Problem
Apart from the pictures, every entry must be retyped exactly.

Provided records

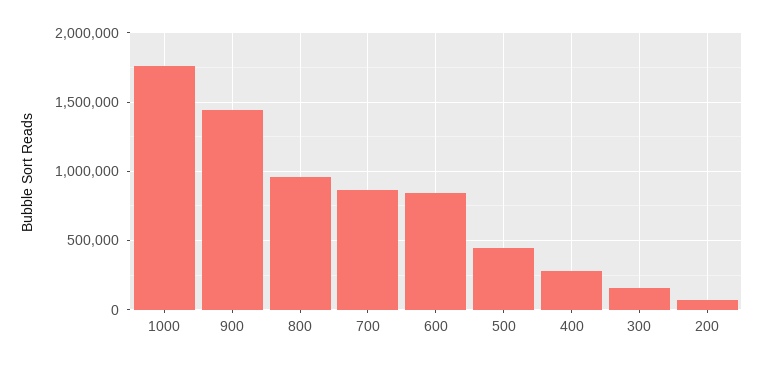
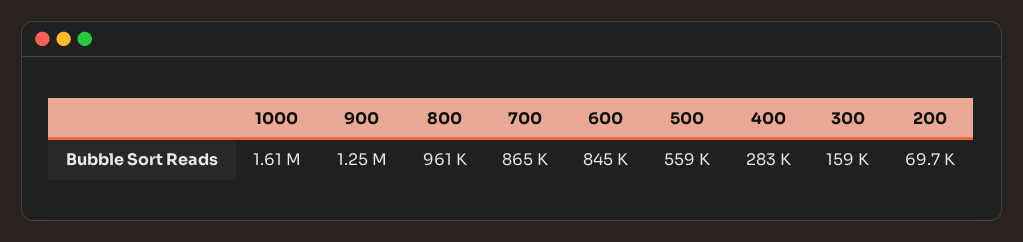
  {
-   "1000": 1750000,
+   "1000": 1610000,
-   "900": 1450000,
+   "900": 1250000,
    "800": 961000,
    "700": 865000,
    "600": 845000,
-   "500": 450000,
+   "500": 559000,
    "400": 283000,
    "300": 159000,
    "200": 69700
  }

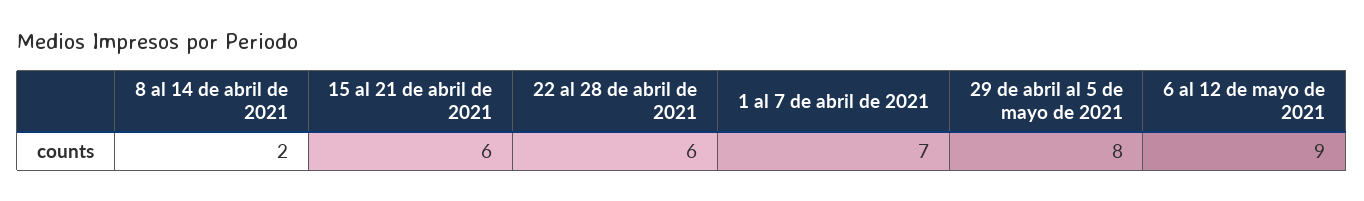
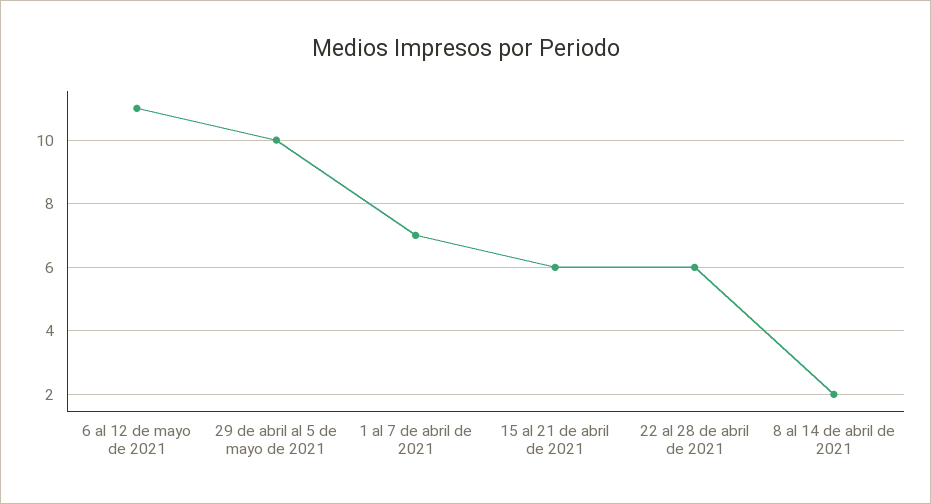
  {
    "8 al 14 de abril de 2021": 2,
    "15 al 21 de abril de 2021": 6,
    "22 al 28 de abril de 2021": 6,
    "1 al 7 de abril de 2021": 7,
-   "29 de abril al 5 de mayo de 2021": 8,
+   "29 de abril al 5 de mayo de 2021": 10,
-   "6 al 12 de mayo de 2021": 9
+   "6 al 12 de mayo de 2021": 11
  }

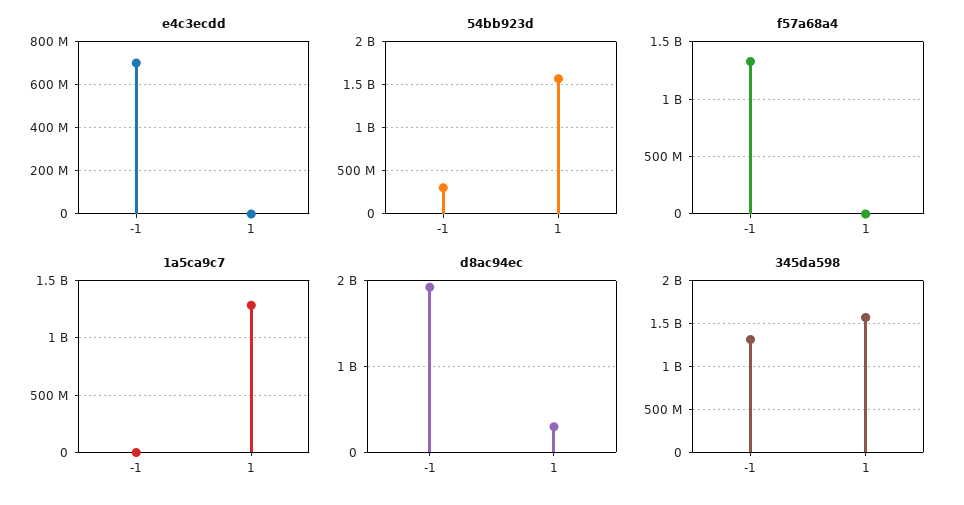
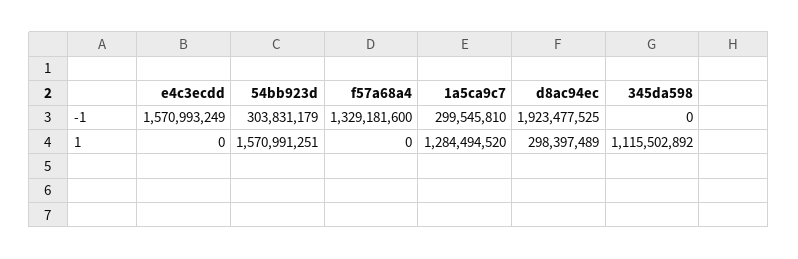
  {
    "e4c3ecdd": {
-     "-1": 700000000,
+     "-1": 1570993249,
      "1": 0
    },
    "54bb923d": {
      "-1": 303831179,
      "1": 1570991251
    },
    "f57a68a4": {
      "-1": 1329181600,
      "1": 0
    },
    "1a5ca9c7": {
-     "-1": 0,
+     "-1": 299545810,
      "1": 1284494520
    },
    "d8ac94ec": {
      "-1": 1923477525,
      "1": 298397489
    },
    "345da598": {
-     "-1": 1300000000,
+     "-1": 0,
-     "1": 1600000000
+     "1": 1115502892
    }
  }

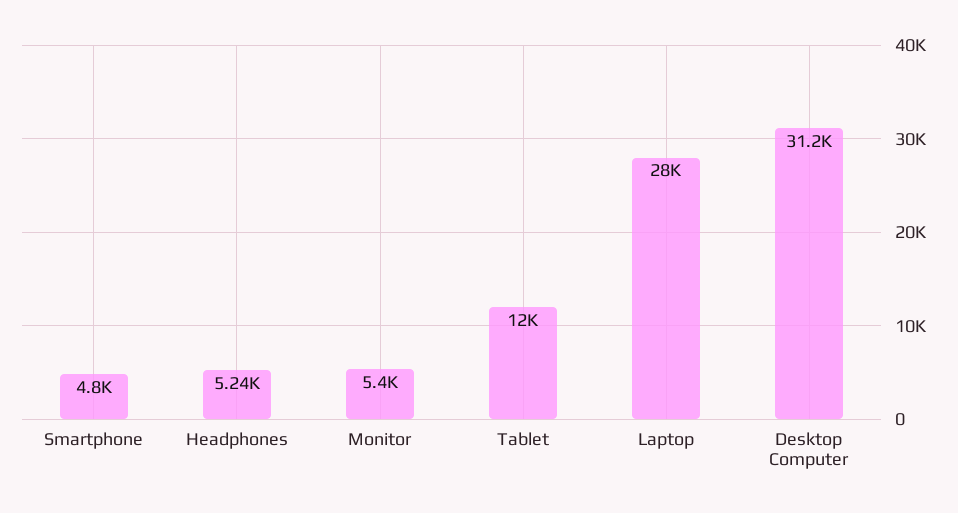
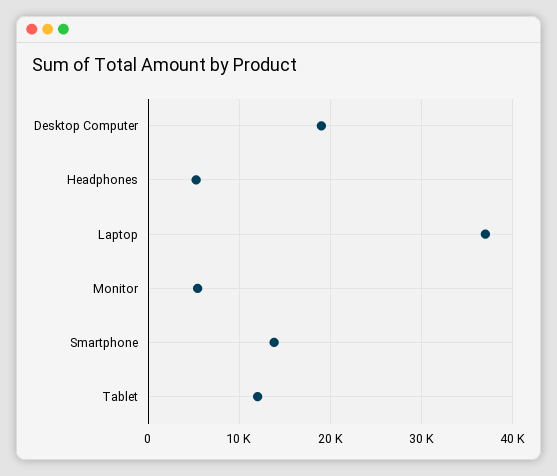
  {
-   "Smartphone": 4800,
+   "Smartphone": 14000,
    "Headphones": 5240,
    "Monitor": 5400,
    "Tablet": 12000,
-   "Laptop": 28000,
+   "Laptop": 37000,
-   "Desktop Computer": 31200
+   "Desktop Computer": 19000
  }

Response below
  {
-   "1000": 1750000,
+   "1000": 1610000,
-   "900": 1450000,
+   "900": 1250000,
    "800": 961000,
    "700": 865000,
    "600": 845000,
-   "500": 450000,
+   "500": 559000,
    "400": 283000,
    "300": 159000,
    "200": 69700
  }

  {
    "8 al 14 de abril de 2021": 2,
    "15 al 21 de abril de 2021": 6,
    "22 al 28 de abril de 2021": 6,
    "1 al 7 de abril de 2021": 7,
-   "29 de abril al 5 de mayo de 2021": 8,
+   "29 de abril al 5 de mayo de 2021": 10,
-   "6 al 12 de mayo de 2021": 9
+   "6 al 12 de mayo de 2021": 11
  }

  {
    "e4c3ecdd": {
-     "-1": 700000000,
+     "-1": 1570993249,
      "1": 0
    },
    "54bb923d": {
      "-1": 303831179,
      "1": 1570991251
    },
    "f57a68a4": {
      "-1": 1329181600,
      "1": 0
    },
    "1a5ca9c7": {
-     "-1": 0,
+     "-1": 299545810,
      "1": 1284494520
    },
    "d8ac94ec": {
      "-1": 1923477525,
      "1": 298397489
    },
    "345da598": {
-     "-1": 1300000000,
+     "-1": 0,
-     "1": 1600000000
+     "1": 1115502892
    }
  }

  {
-   "Smartphone": 4800,
+   "Smartphone": 14000,
    "Headphones": 5240,
    "Monitor": 5400,
    "Tablet": 12000,
-   "Laptop": 28000,
+   "Laptop": 37000,
-   "Desktop Computer": 31200
+   "Desktop Computer": 19000
  }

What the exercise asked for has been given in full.